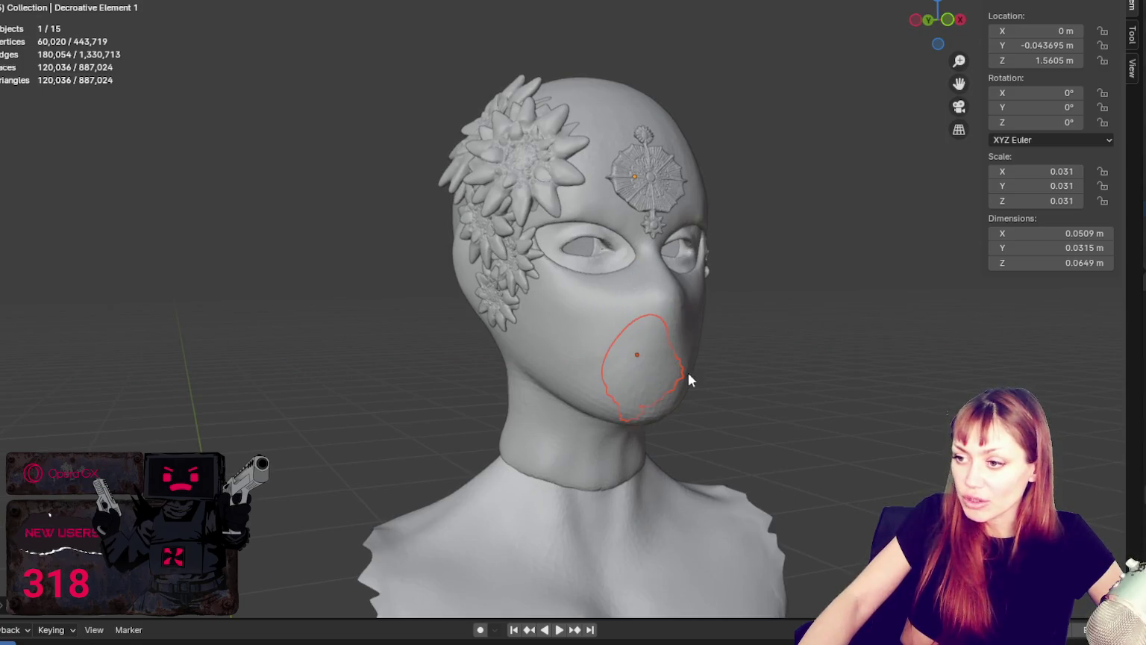
pyautogui.moveTo(688, 374); pyautogui.dragTo(790, 365, button='middle')
# Shrink the mouth copy and push it forward onto the face.
pyautogui.click(734, 401)
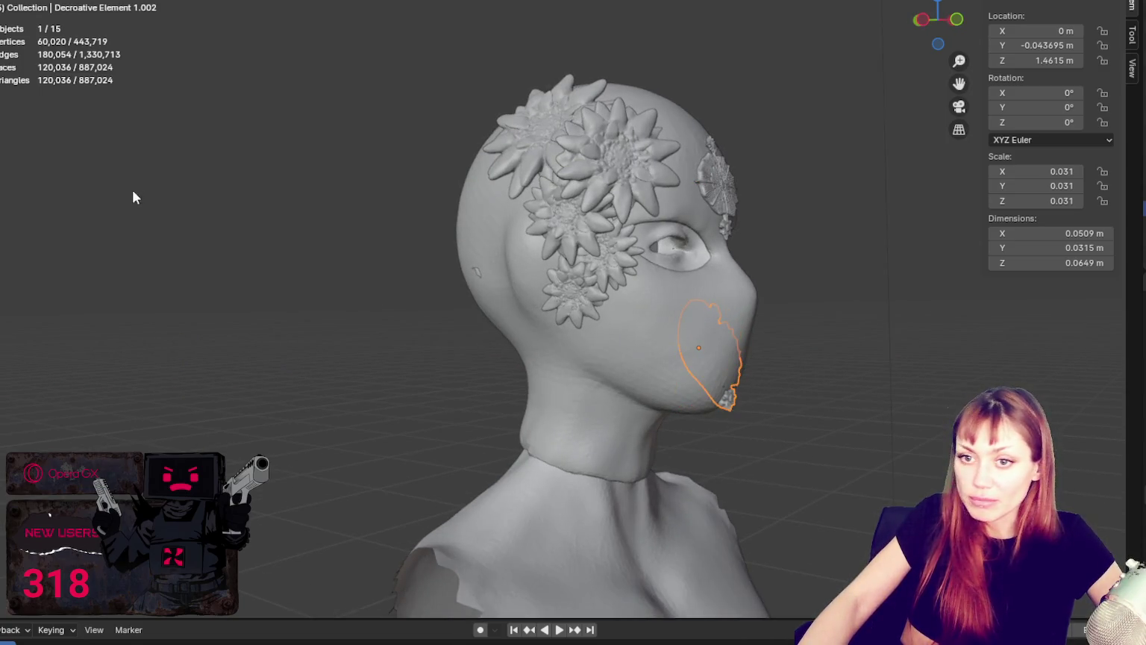
pyautogui.moveTo(739, 328)
pyautogui.mouseDown()
pyautogui.moveTo(795, 345)
pyautogui.moveTo(649, 350)
pyautogui.mouseUp()
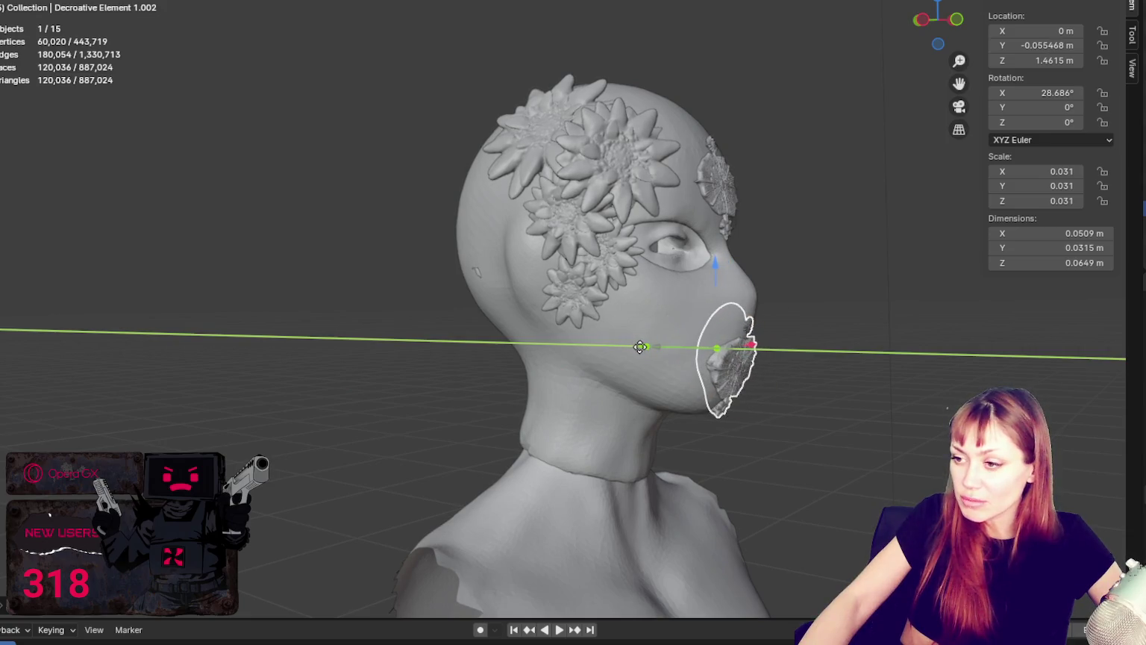
pyautogui.press('KP_1')
pyautogui.press('s')
pyautogui.click(554, 357)
pyautogui.moveTo(623, 356); pyautogui.dragTo(451, 356, button='middle')
pyautogui.moveTo(483, 352); pyautogui.dragTo(476, 355)
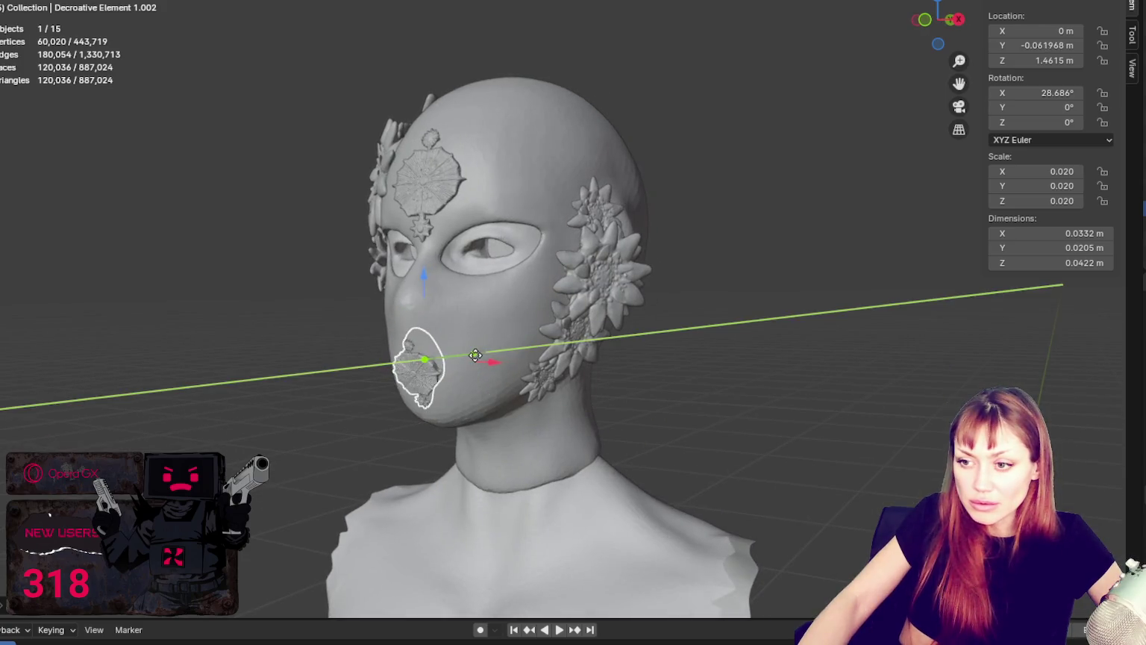
pyautogui.click(474, 357)
# Raise the mouth ornament slightly, then delete it, leaving 14 objects.
pyautogui.moveTo(770, 398)
pyautogui.mouseDown(button='middle')
pyautogui.moveTo(834, 396)
pyautogui.moveTo(806, 403)
pyautogui.mouseUp(button='middle')
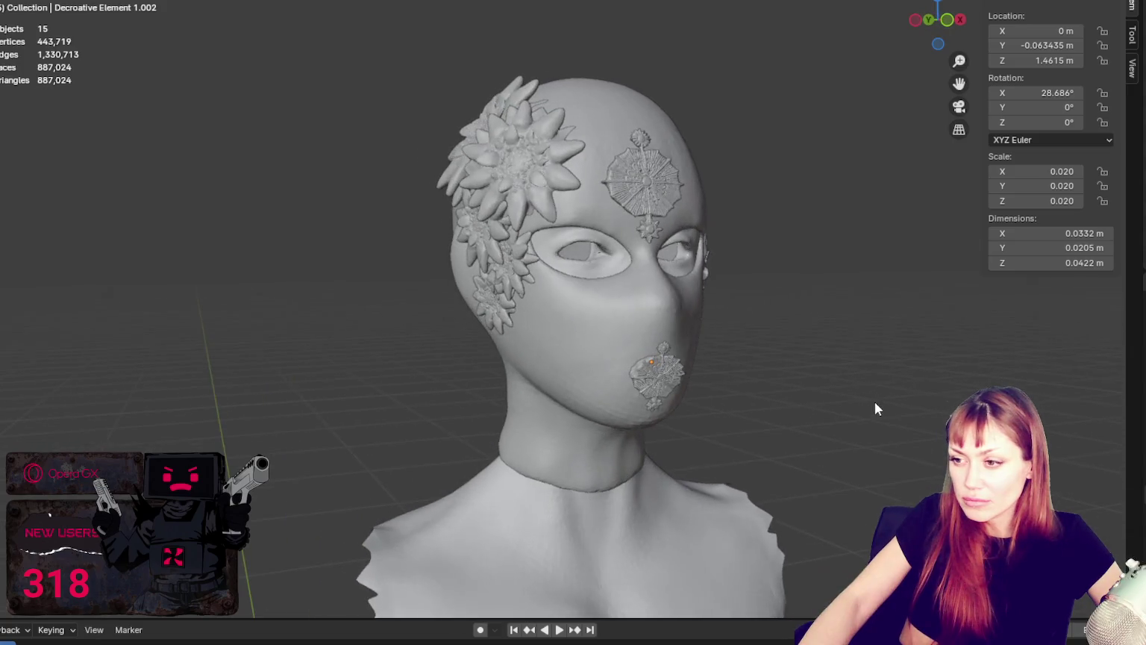
pyautogui.click(667, 384)
pyautogui.moveTo(647, 288); pyautogui.dragTo(648, 283)
pyautogui.moveTo(649, 283)
pyautogui.mouseDown(button='middle')
pyautogui.moveTo(877, 335)
pyautogui.moveTo(687, 321)
pyautogui.moveTo(854, 322)
pyautogui.moveTo(783, 326)
pyautogui.mouseUp(button='middle')
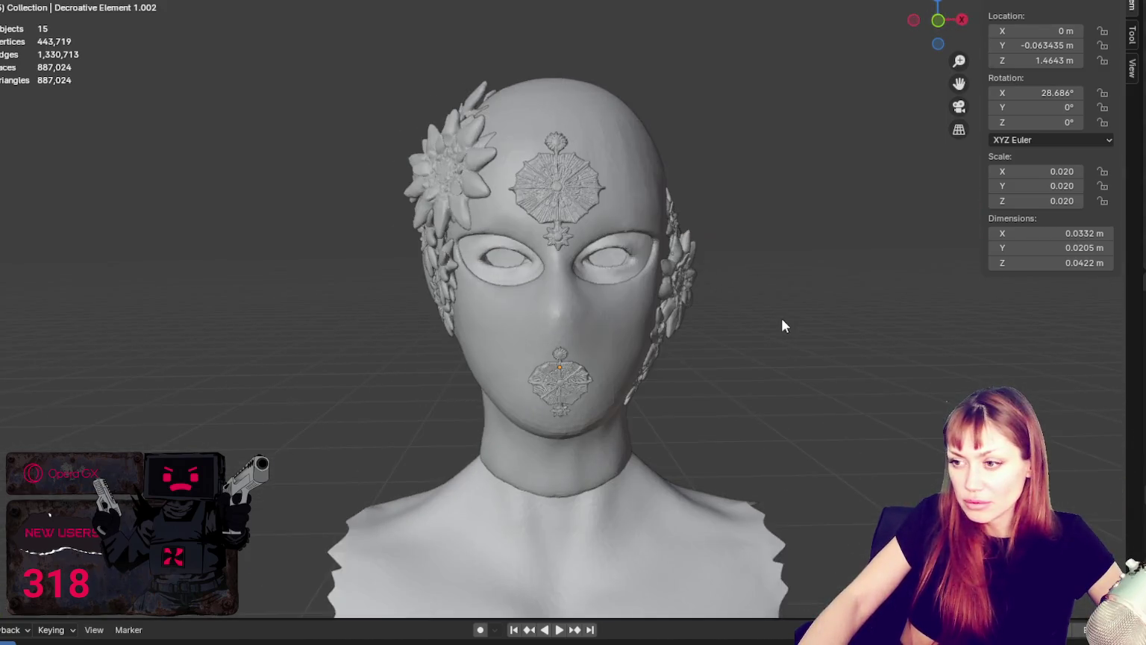
pyautogui.click(568, 389)
pyautogui.press('x')
pyautogui.click(615, 381)
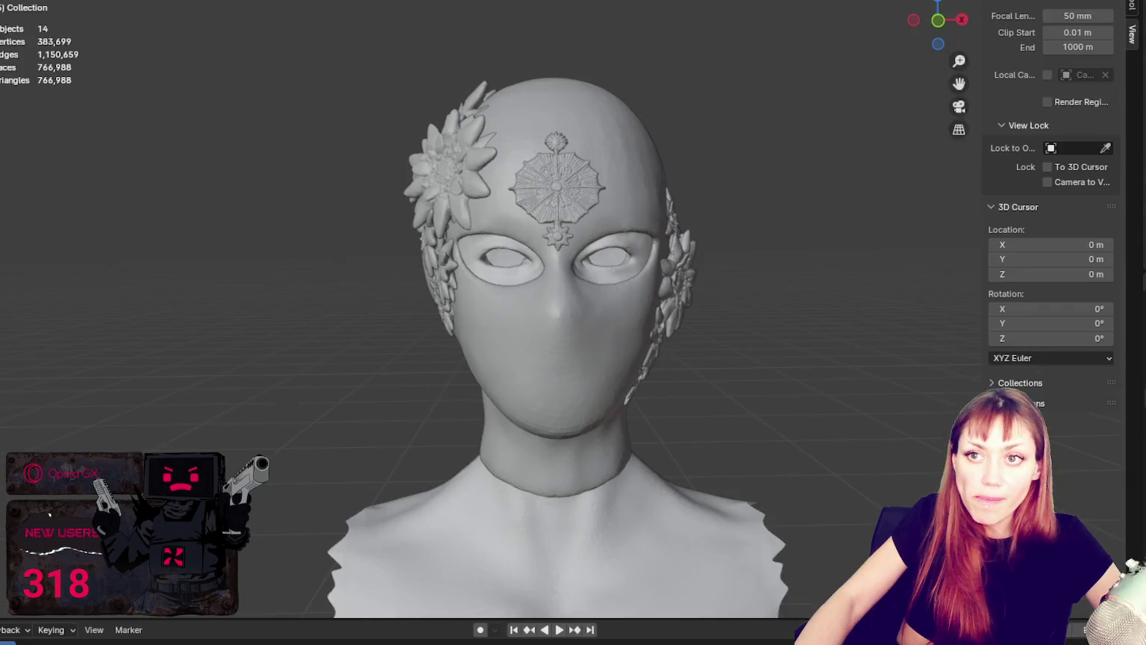
pyautogui.press('shift+a')
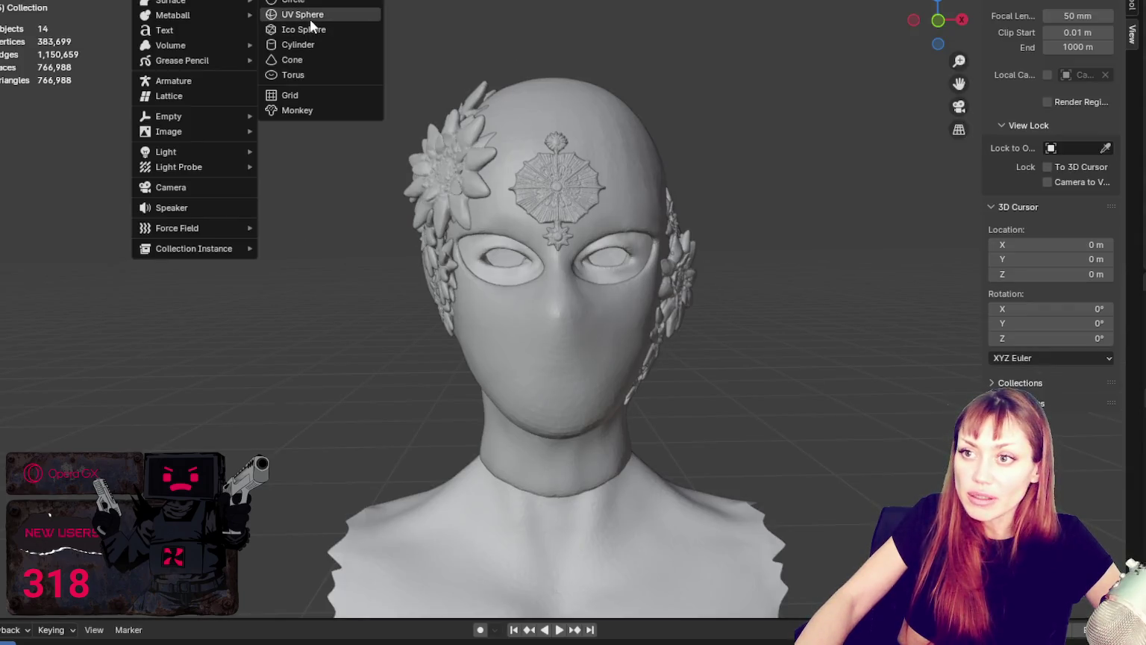
# Add a UV sphere, scale it to about a third, and lift it along Z to head height.
pyautogui.click(309, 18)
pyautogui.scroll(-5, 642, 247)
pyautogui.scroll(-4, 609, 362)
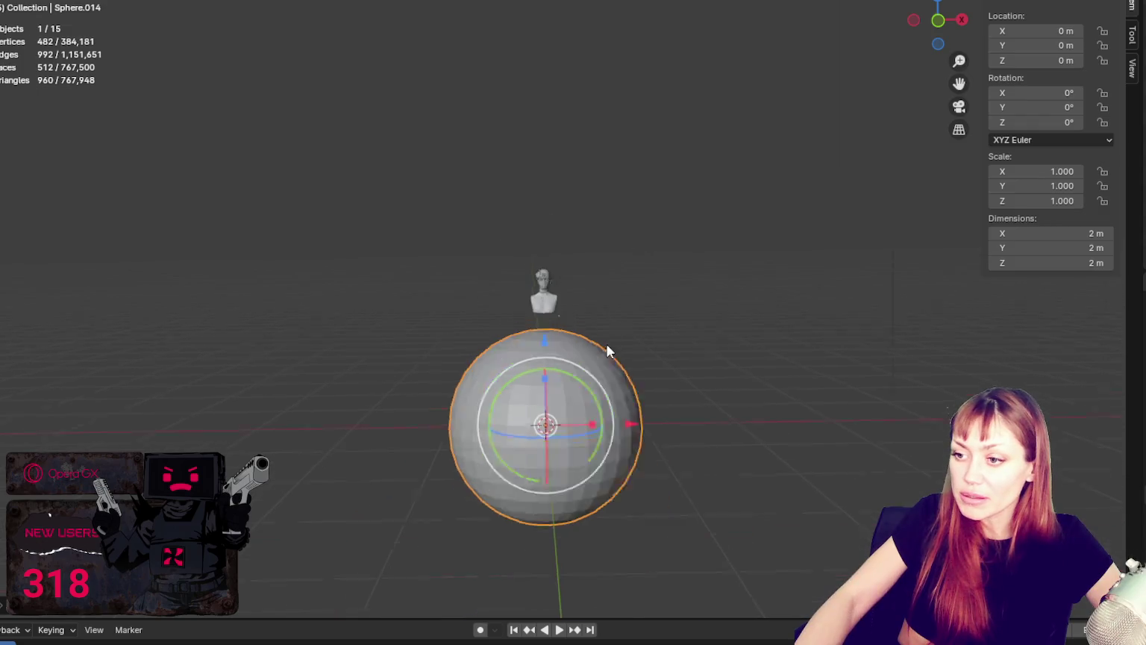
pyautogui.scroll(-2, 630, 383)
pyautogui.press('s')
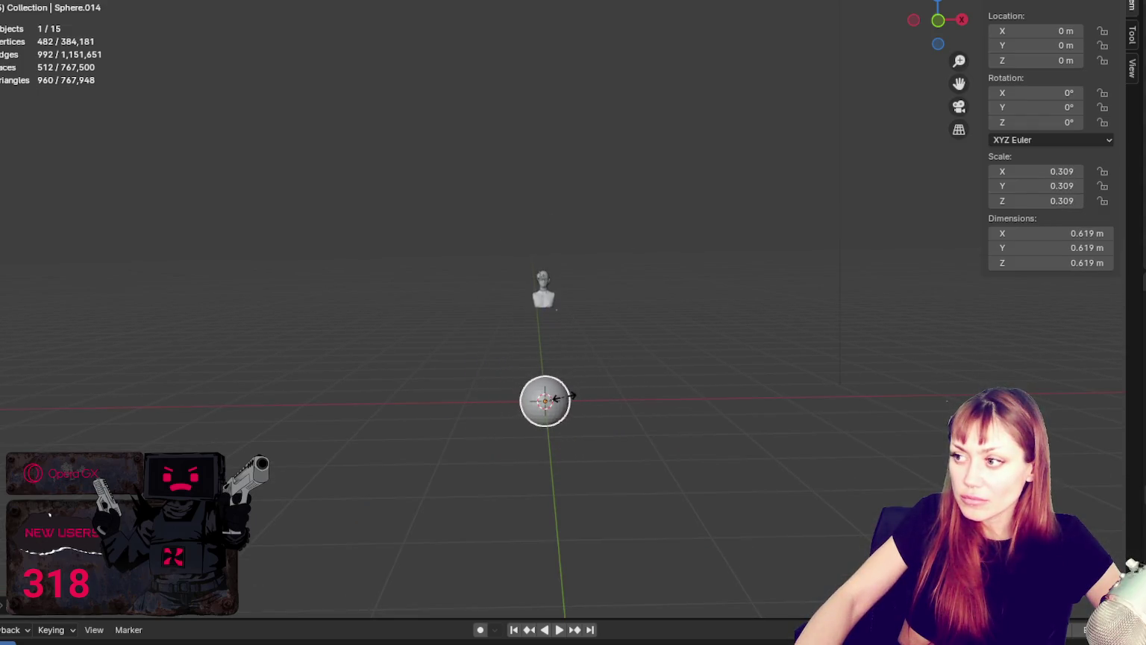
pyautogui.click(565, 395)
pyautogui.press('g')
pyautogui.press('z')
pyautogui.click(559, 200)
# Shrink the sphere to 0.063 scale and raise it to Z 1.483 m inside the lower face.
pyautogui.scroll(5, 554, 250)
pyautogui.press('s')
pyautogui.click(545, 297)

:: Your goal ::
The expected output is every entry, retyped exactly, with all pictures removed.

:: Task solution ::
pyautogui.moveTo(688, 374); pyautogui.dragTo(790, 365, button='middle')
# Shrink the mouth copy and push it forward onto the face.
pyautogui.click(734, 401)
pyautogui.moveTo(739, 328)
pyautogui.mouseDown()
pyautogui.moveTo(795, 345)
pyautogui.moveTo(649, 350)
pyautogui.mouseUp()
pyautogui.press('KP_1')
pyautogui.press('s')
pyautogui.click(554, 357)
pyautogui.moveTo(623, 356); pyautogui.dragTo(451, 356, button='middle')
pyautogui.moveTo(483, 352); pyautogui.dragTo(476, 355)
pyautogui.click(474, 357)
# Raise the mouth ornament slightly, then delete it, leaving 14 objects.
pyautogui.moveTo(770, 398)
pyautogui.mouseDown(button='middle')
pyautogui.moveTo(834, 396)
pyautogui.moveTo(806, 403)
pyautogui.mouseUp(button='middle')
pyautogui.click(667, 384)
pyautogui.moveTo(647, 288); pyautogui.dragTo(648, 283)
pyautogui.moveTo(649, 283)
pyautogui.mouseDown(button='middle')
pyautogui.moveTo(877, 335)
pyautogui.moveTo(687, 321)
pyautogui.moveTo(854, 322)
pyautogui.moveTo(783, 326)
pyautogui.mouseUp(button='middle')
pyautogui.click(568, 389)
pyautogui.press('x')
pyautogui.click(615, 381)
pyautogui.press('shift+a')
# Add a UV sphere, scale it to about a third, and lift it along Z to head height.
pyautogui.click(309, 18)
pyautogui.scroll(-5, 642, 247)
pyautogui.scroll(-4, 609, 362)
pyautogui.scroll(-2, 630, 383)
pyautogui.press('s')
pyautogui.click(565, 395)
pyautogui.press('g')
pyautogui.press('z')
pyautogui.click(559, 200)
# Shrink the sphere to 0.063 scale and raise it to Z 1.483 m inside the lower face.
pyautogui.scroll(5, 554, 250)
pyautogui.press('s')
pyautogui.click(545, 297)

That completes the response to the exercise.